Whereupon being much affrighted, I fell into an extream sweat, insomuch that my wife awaking, and finding me all over wet, she asked me what I ailed; I told her what I had seen and heard; but I never did heed or regard visions nor dreams. And so the same fell soon out of my mind.
Then about a fortnight after I had seen the vision, on a Sunday I went to Whitehall to hear the sermon, after which ended, I returned to my lodging which was then in King-street, Westminster, and sitting down to dinner with my wife, two messengers were sent from the council- board with a warrant to carry me to the keeper of the gate-house at Westminster, there to be safely kept, until farther order from the Lords of the Council; which was done without shewing any cause* at all, wherefore I was committed; upon which said warrant I was kept there ten whole years close prisoner; where I spent five years thereof about translating of the said book: Insomuch as I found the words very true which the old man in the aforesaid vision said unto me, " I will shortly provide you both place and time to translate it."
Then after I had finished the translation, Dr. Laud, Arch-Bishop of Canterbury, sent to me in the prison, by Dr. Bray his chaplain, ten pounds, and desired to peruse the book; he afterwards sent me by Dr. Bray forty pounds. There was a committee of the House of Commons for the printing of this translation, which was in 1652.
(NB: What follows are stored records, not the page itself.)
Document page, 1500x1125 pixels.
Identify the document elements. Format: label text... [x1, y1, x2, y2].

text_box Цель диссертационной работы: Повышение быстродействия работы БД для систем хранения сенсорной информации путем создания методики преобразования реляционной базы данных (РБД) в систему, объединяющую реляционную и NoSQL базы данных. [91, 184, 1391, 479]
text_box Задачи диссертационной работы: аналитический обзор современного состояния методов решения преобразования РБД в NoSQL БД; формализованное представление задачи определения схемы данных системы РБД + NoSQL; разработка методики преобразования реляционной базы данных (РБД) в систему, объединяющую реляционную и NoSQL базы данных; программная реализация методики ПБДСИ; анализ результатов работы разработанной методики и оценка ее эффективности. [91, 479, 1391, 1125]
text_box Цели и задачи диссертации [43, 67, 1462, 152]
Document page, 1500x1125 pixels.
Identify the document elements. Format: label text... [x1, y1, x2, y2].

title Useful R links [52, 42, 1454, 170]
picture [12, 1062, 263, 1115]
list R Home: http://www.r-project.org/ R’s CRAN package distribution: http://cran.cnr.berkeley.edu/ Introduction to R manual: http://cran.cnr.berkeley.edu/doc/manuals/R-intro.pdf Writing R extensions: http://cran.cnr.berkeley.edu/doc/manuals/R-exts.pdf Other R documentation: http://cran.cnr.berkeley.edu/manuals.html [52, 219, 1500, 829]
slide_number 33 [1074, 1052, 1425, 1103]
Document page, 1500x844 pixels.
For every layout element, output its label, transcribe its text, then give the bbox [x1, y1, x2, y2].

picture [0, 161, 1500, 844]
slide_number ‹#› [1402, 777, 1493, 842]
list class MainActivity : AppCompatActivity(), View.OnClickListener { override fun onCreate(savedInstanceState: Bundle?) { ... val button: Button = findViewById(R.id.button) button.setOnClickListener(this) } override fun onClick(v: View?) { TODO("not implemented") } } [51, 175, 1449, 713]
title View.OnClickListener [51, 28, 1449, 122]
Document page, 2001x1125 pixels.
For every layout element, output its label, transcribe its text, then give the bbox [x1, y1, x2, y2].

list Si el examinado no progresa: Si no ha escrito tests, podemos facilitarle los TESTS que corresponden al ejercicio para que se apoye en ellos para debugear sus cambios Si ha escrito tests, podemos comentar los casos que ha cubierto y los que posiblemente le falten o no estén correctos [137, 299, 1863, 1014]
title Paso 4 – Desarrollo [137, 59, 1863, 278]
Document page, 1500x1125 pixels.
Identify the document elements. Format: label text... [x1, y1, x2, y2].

*Whatsoever was pretended, yet the true cause of the Captain's commitment was, because he was urgent with the Lord Treasurer for his arrears, which amounted to a great sum, he was not willing to pay, and to be freed from his clamours, clapt him up into prison.
A full and true relation of the examination and confession of William Barwick and Edward Mangall, of two horrid murders; one committed by William Barwick, upon his wife being with child, near Cawood in Yorkshire, upon the 14th of April last: as likewise a full account how it came to be discovered by an apparition of the person murdered.
The second was committed by Edward Mangall, upon Elizabeth Johnson, alias Ringrose, and her bastard child, on the 4th of September last, who said he was tempted thereto by the Devil.
Also their trials and convictions before the Honourable Sir JOHN
POWEL, Knight, one their Majesties Justices, at the assizes holden at
York, on the 16th of September, 1690.
As murder is one of the greatest crimes that man can be guilty of, so it is no less strangely and providentially discovered, when privately committed. The foul criminal believes himself secure, because there was no witness of the fact. Not considering that the all-seeing eye of Heaven beholds his concealed iniquity, and by some means or other bringing it to light, never permits it to go unpunished. And indeed so certainly does the revenge of God pursue the abominated murderer, that, when witnesses are wanting of the fact, the very ghosts of the murdered parties cannot rest quiet in their graves, till they have made the detection themselves. Of this we are now to give the reader two remarkable examples that lately happened in Yorkshire; and no less signal for the truth of both tragedies, as being confirmed by the trial of the offenders, at the last assizes held for that county.
The first of these murders was committed by William Barwick, upon the body of Mary Barwick, his wife, at the same time big with child. What were the motives, that induced the man to do this horrid fact, does not appear by the examination of the evidence, or the confession of the party: only it appeared upon the trial, that he had got her with child before he married her: and 'tis very probable, that, being then constrained to marry her, he grew weary of her, which was the reason he was so willing to be rid of her, though he ventured body and soul to accomplish his design.
The murder was committed on Palm-Monday, being the fourteenth of April, about two of the clock in the afternoon, at which time the said Barwick having drilled his wife along 'till he came to a certain close, within sight of Cawood-Castle, where he found the conveniency of a pond, he threw her by force into the water, and when she was drowned, and drawn forth again by himself upon the bank of the pond, had the cruelty to behold the motion of the infant, yet warm in her womb. This done, he concealed the body, as it may readily be supposed, among the bushes, that usually encompass a pond, and the next night, when it grew duskish, fetching a hay-spade from a rick that stood in a close, he made a hole by the side of the pond, and there slightly buried the woman in her cloaths.